We’ve invited magic legend Johnny Thompson otherwise known as The Great Tomsoni onto the show today. Together with his wife Pamela Hayes Johnny has been performing for packed houses in Las Vegas for decades.
Johnny saw a movie about a Mississippi river boat gambler when he was a kid and he decided he wanted to become a card sharp. He bought The Expert at the Card Table at a Chicago bookstore for 35 cents. He spent the next four years trying to learn everything between those covers. Johnny eventually realized that there wasn’t a lot of places for a 12 year old card cheat to work so he decided to switch to magic.

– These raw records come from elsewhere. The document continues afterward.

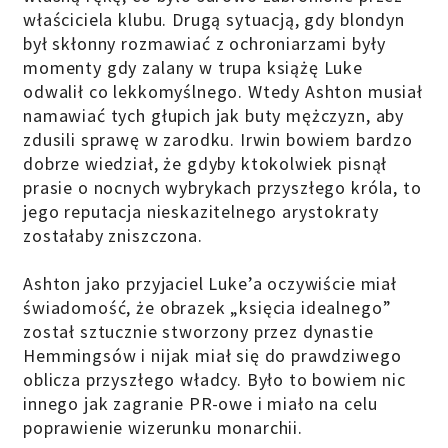
właściciela klubu. Drugą sytuacją, gdy blondyn
był skłonny rozmawiać z ochroniarzami były
momenty gdy zalany w trupa książę Luke
odwalił co lekkomyślnego. Wtedy Ashton musiał
namawiać tych głupich jak buty mężczyzn, aby
zdusili sprawę w zarodku. Irwin bowiem bardzo
dobrze wiedział, że gdyby ktokolwiek pisnął
prasie o nocnych wybrykach przyszłego króla, to
jego reputacja nieskazitelnego arystokraty
zostałaby zniszczona.
Ashton jako przyjaciel Luke’a oczywiście miał
świadomość, że obrazek „księcia idealnego”
został sztucznie stworzony przez dynastie
Hemmingsów i nijak miał się do prawdziwego
oblicza przyszłego władcy. Było to bowiem nic
innego jak zagranie PR-owe i miało na celu
poprawienie wizerunku monarchii.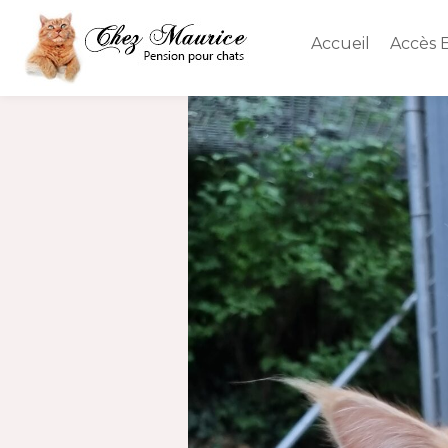
Aller
au
Accueil
Accès E
contenu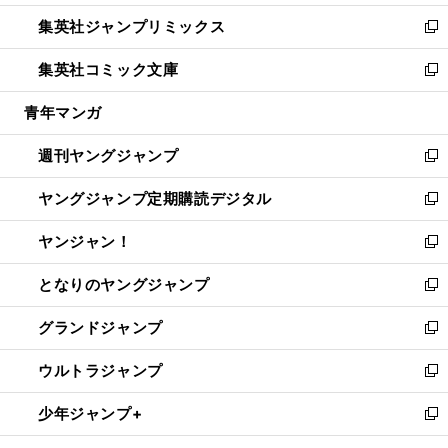
開
ウ
ン
ウ
し
集英社ジャンプリミックス
く
で
ド
ィ
い
新
開
ウ
ン
ウ
し
集英社コミック文庫
く
で
ド
ィ
い
新
開
ウ
ン
ウ
し
青年マンガ
く
で
ド
ィ
い
開
ウ
ン
ウ
週刊ヤングジャンプ
く
で
ド
ィ
新
開
ウ
ン
し
ヤングジャンプ定期購読デジタル
く
で
ド
い
新
開
ウ
ウ
し
ヤンジャン！
く
で
ィ
い
新
開
ン
ウ
し
となりのヤングジャンプ
く
ド
ィ
い
新
ウ
ン
ウ
し
グランドジャンプ
で
ド
ィ
い
新
開
ウ
ン
ウ
し
ウルトラジャンプ
く
で
ド
ィ
い
新
開
ウ
ン
ウ
し
少年ジャンプ+
く
で
ド
ィ
い
新
開
ウ
ン
ウ
し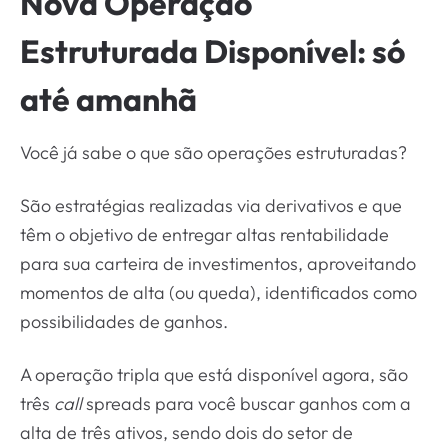
Nova Operação
Estruturada Disponível: só
até amanhã
Você já sabe o que são operações estruturadas?
São estratégias realizadas via derivativos e que
têm o objetivo de entregar altas rentabilidade
para sua carteira de investimentos, aproveitando
momentos de alta (ou queda), identificados como
possibilidades de ganhos.
A operação tripla que está disponível agora, são
três
call
spreads para você buscar ganhos com a
alta de três ativos, sendo dois do setor de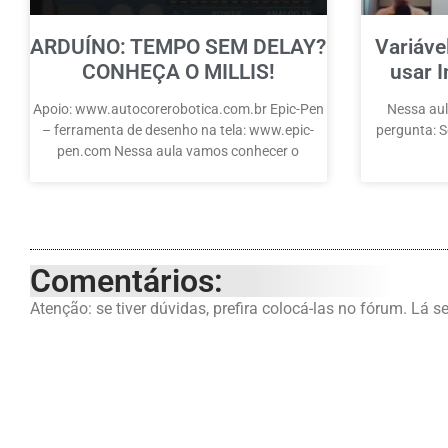
ARDUÍNO: TEMPO SEM DELAY?
Variáve
CONHEÇA O MILLIS!
usar I
Apoio: www.autocorerobotica.com.br Epic-Pen
Nessa aul
– ferramenta de desenho na tela: www.epic-
pergunta: Se
pen.com Nessa aula vamos conhecer o
Comentários:
Atenção: se tiver dúvidas, prefira colocá-las no fórum. Lá s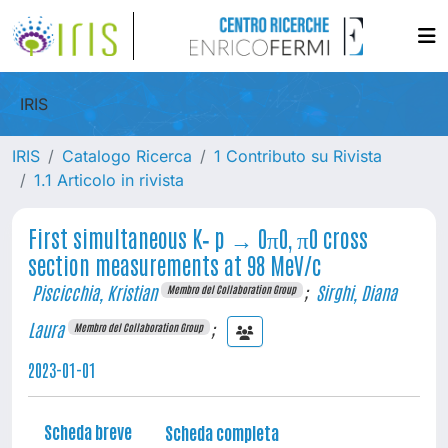
IRIS
IRIS
Catalogo Ricerca
1 Contributo su Rivista
1.1 Articolo in rivista
First simultaneous K− p → 0π0, π0 cross
section measurements at 98 MeV/c
Piscicchia, Kristian
;
Sirghi, Diana
Membro del Collaboration Group
Laura
;
Membro del Collaboration Group
2023-01-01
Scheda breve
Scheda completa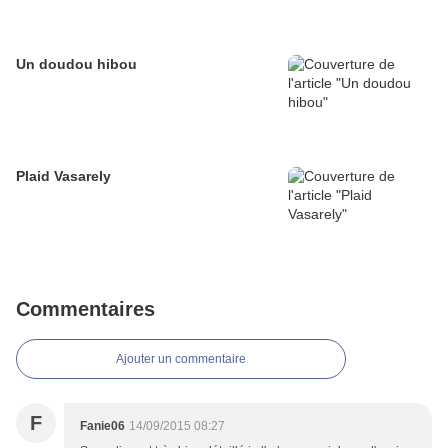
Un doudou hibou
Plaid Vasarely
Commentaires
Ajouter un commentaire
F
Fanie06
14/09/2015 08:27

Johnny started working on a dove magic act in the 1940’s. He soon realized that there was already too many bird magicians on the scene so at the age of 16 in 1951 he joined Jerry Murad’s Harmonicats, a musical act with a number of hits under their belts. He stayed with the group until 1957. But Johnny eventually decided to get back into magic but this time with a focus on close-up magic.
Johnny booked a regular gig at the Playboy Club in New York. Over the next year he would perform three times a week. He slowly began to incorporate more slapstick humour into those performances. By the end of the year he had an act that was almost entirely comedy. The act was an immediate hit.

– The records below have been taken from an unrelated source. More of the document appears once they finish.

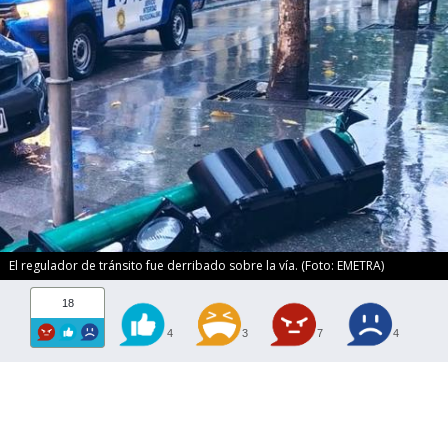
El regulador de tránsito fue derribado sobre la vía. (Foto: EMETRA)
18
4
3
7
4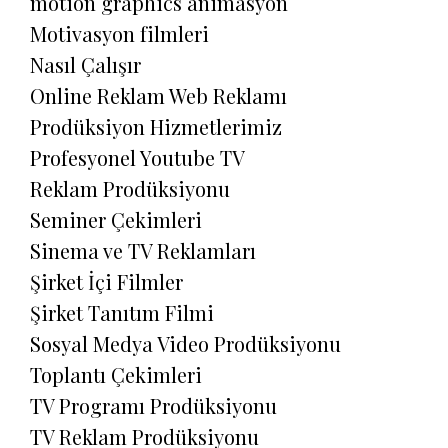
motion graphics animasyon
Motivasyon filmleri
Nasıl Çalışır
Online Reklam Web Reklamı
Prodüksiyon Hizmetlerimiz
Profesyonel Youtube TV
Reklam Prodüksiyonu
Seminer Çekimleri
Sinema ve TV Reklamları
Şirket İçi Filmler
Şirket Tanıtım Filmi
Sosyal Medya Video Prodüksiyonu
Toplantı Çekimleri
TV Programı Prodüksiyonu
TV Reklam Prodüksiyonu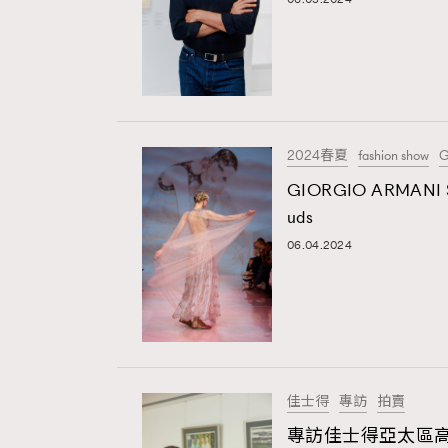
2024春夏
fashion show
G
GIORGIO ARMANI S
uds
06.04.2024
佳士得
專訪
拍賣
專訪佳士得亞太區高級副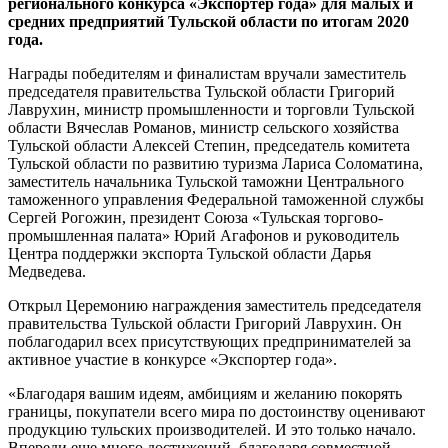
регионального конкурса «Экспортер года» для малых и
средних предприятий Тульской области по итогам 2020
года.
Награды победителям и финалистам вручали заместитель
председателя правительства Тульской области Григорий
Лаврухин, министр промышленности и торговли Тульской
области Вячеслав Романов, министр сельского хозяйства
Тульской области Алексей Степин, председатель комитета
Тульской области по развитию туризма Лариса Соломатина,
заместитель начальника Тульской таможни Центрального
таможенного управления Федеральной таможенной службы
Сергей Рогожин, президент Союза «Тульская торгово-
промышленная палата» Юрий Агафонов и руководитель
Центра поддержки экспорта Тульской области Дарья
Медведева.
Открыл Церемонию награждения заместитель председателя
правительства Тульской области Григорий Лаврухин. Он
поблагодарил всех присутствующих предпринимателей за
активное участие в конкурсе «Экспортер года».
«Благодаря вашим идеям, амбициям и желанию покорять
границы, покупатели всего мира по достоинству оценивают
продукцию тульских производителей. И это только начало.
Впереди еще много достижений, благодаря совместной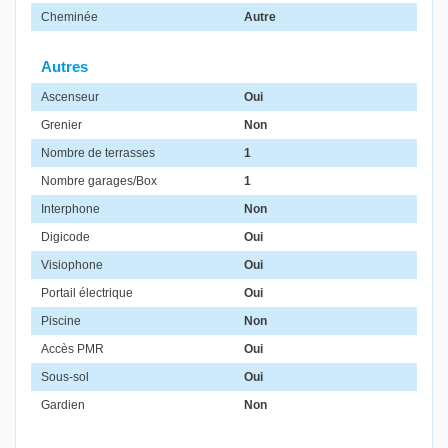
Cheminée
Autre
Autres
Ascenseur
Oui
Grenier
Non
Nombre de terrasses
1
Nombre garages/Box
1
Interphone
Non
Digicode
Oui
Visiophone
Oui
Portail électrique
Oui
Piscine
Non
Accès PMR
Oui
Sous-sol
Oui
Gardien
Non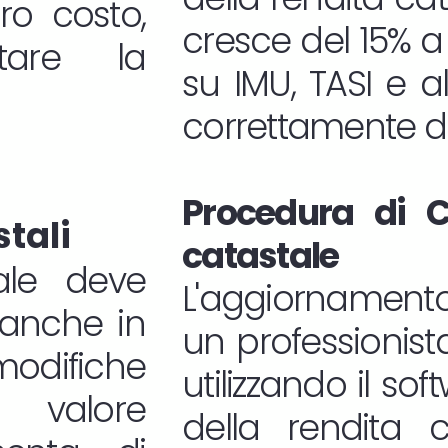
oro costo,
cresce del 15% a 
tare la
su IMU, TASI e a
correttamente do
Procedura di C
stali
catastale
ale deve
L'aggiornamento
 anche in
un professionista
difiche
utilizzando il s
l valore
della rendita c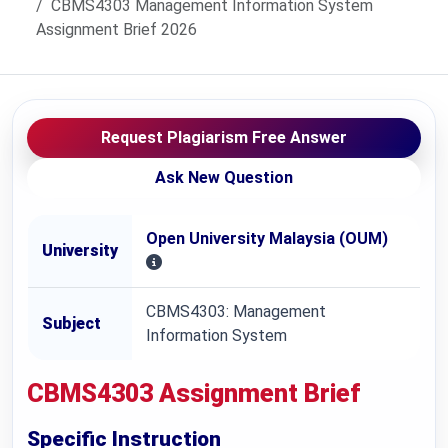
CBMS4303 Management Information System
Assignment Brief 2026
Request Plagiarism Free Answer
Ask New Question
Open University Malaysia (OUM)
University
CBMS4303: Management
Subject
Information System
CBMS4303 Assignment Brief
Specific Instruction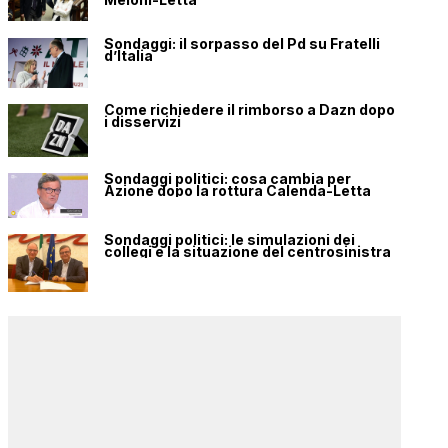
Sondaggi: il sorpasso del Pd su Fratelli
d’Italia
Come richiedere il rimborso a Dazn dopo
i disservizi
Sondaggi politici: cosa cambia per
Azione dopo la rottura Calenda-Letta
Sondaggi politici: le simulazioni dei
collegi e la situazione del centrosinistra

Over the last few years Johnny has become one of the most sought after magic advisers in the business. He had retired the act in 2015 but by then he had already been occasionally consulting with magicians like Penn and Teller, Chris Angel and Michael Carbonaro.
Johnny was first approached with the concept of Fool Us about 10 years ago. He told Penn and Teller that the hardest part of the concept would be to tell the magician they knew how the trick was done without telling the audience. Johnny suggested Teller could draw out the illusion but they settled on just using magic lingo that the audience wouldn’t know about. He is the guy that decides whether Penn and Teller have actually been fooled during the taping of the show.
Johnny is about to release a new book titled The Magic of Johnny Thompson. The book is a two volume set that details everything Johnny has learned over a six decade long career. One of the trick’s is known as The Gambler’s Ballad a trick that Johnny has been closing his shows with for decades. Showtime recently produced a film called The Gambler’s Ballad: The legend of Johnny Thompson. The film documents Johnny’s life and features him teaching the trick to Teller. The book also features moves that would otherwise have been lost as they were taught to Johnny by long dead magicians.
Johnny says he has been incredibly lucky because his career has spanned an astonishing change in the magic business. His first job was performing in front of freak show in the 1940’s. He met some of the great magicians of the early 20th century when he was coming up like Paul Rosini and Jay Marshall. Chicago was the place where bar magic was invented and there was the remnants of vaudeville was still active when he was a kid.
Johnny says it’s tough to make a career in show business. His goal was to end up on a Vegas stage. It was the Mecca of magic. That’s no longer the case. There’s no place for magicians like Johnny anymore. When the hotel companies replaced the mob in the 1980’s they ended the lounge show and that so many magicians depended on. He says that close-up magic is the one bright spot in the business. Places like Germany still have a large number of close-up theaters. But increasingly, he says, magic is being pushed onto video and online.
What don’t you like about modern magic? What do you like?
Johnny doesn’t like the current fad of people revealing how tricks are done online. He does like how many young an exciting magicians there are in the business right now.
What would you like to ask the listeners?
How many of you have solid, classic magic in their repertoires?
Who should we have on the show next?
What did you like about the episode?
Jonah liked hearing about the history of show business.
Tyler liked hearing that Johnny became a magician because of his love of being a card sharp.
Johnny was just excited to be on a podcast because that’s what will keep the art form alive.